University of Calgary

Unlocking Skills: The Power of Brain Games

Submitted by alumni on Mon, 10/31/2016 - 21:26.

Unlocking Skills: The Power of Brain Games

Don't scoff. Those gamers holed up in basements might well become tomorrow’s brain surgeons. Research indicates the “training” players receive through video games may provide just the job skills they’ll need.
By Jennifer Allford

Game of Algorithms: Gaming as Teaching Tool

Students in UCalgary’s Schulich School of Engineering are building video games to learn how to develop algorithms, absorb all kinds of technical content and boost their creative thinking.
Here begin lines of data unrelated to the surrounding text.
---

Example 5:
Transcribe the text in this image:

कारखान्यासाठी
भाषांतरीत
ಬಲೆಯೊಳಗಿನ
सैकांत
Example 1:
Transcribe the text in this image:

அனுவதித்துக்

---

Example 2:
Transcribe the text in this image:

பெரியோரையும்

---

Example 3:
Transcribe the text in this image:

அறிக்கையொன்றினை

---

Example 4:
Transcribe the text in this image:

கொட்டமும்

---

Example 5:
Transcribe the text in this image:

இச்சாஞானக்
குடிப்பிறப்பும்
Electrical and computer engineering students are developing simple games such as designing floor plans to minimize wasted space and figuring out the best way to move through grocery store aisles — efficiencies that are also important for electrical engineers when they design circuits.
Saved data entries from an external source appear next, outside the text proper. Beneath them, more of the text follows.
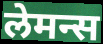
लेमन्स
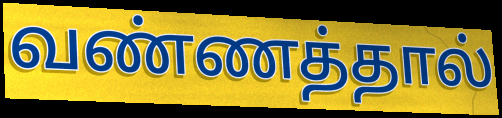
வண்ணத்தால்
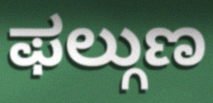
ಫಲ್ಗುಣ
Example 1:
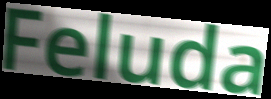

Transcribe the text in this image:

Feluda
Laleh Behjat, associate professor in electrical and computer engineering and Emily Marasco, BSc’11, MSc’13, a PhD student in the department, have redesigned a fourth-year algorithm development class, ENCM507, to incorporate games. Along with other researchers across campus, Beaumie Kim, associate professor at the Werklund School of Education, and Mohammad Moshirpour, BSc’08, BSc09, MSc’11, PhD’16, an instructor in electrical and computer engineering, are studying how building games in class increases student engagement.

“Games are meant to be entertaining, they’re meant to attract people. If students are playing games, let’s turn education into a game,” says Marasco. “Games most certainly boost students’ creativity. I’m always amazed by what they come up with.”
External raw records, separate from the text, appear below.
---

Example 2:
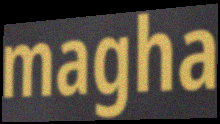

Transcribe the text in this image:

magha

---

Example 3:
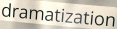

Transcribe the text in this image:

dramatization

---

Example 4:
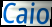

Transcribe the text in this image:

Caio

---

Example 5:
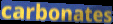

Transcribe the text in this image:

carbonates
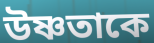
উষ্ণতাকে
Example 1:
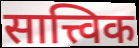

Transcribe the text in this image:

सात्त्विक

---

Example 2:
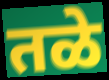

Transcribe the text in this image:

तळे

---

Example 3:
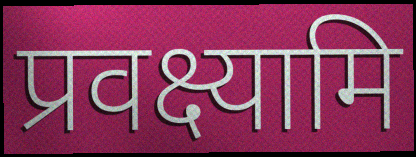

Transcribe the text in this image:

प्रवक्ष्यामि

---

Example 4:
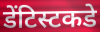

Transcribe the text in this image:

डेंटिस्टकडे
Creativity is essential for engineers, Behjat adds. “Integrating creativity and innovation into technical content will enable engineering students to create innovative designs, tools and techniques that have not been even dreamed of yet. This will lead us into the future with many possibilities and opportunities.”

The students have to program a game that’s based on the algorithms used for designing computer chips and includes scoring and different levels of play. “I am always blown away with how much effort and time these students put in because they want to,” says Marasco.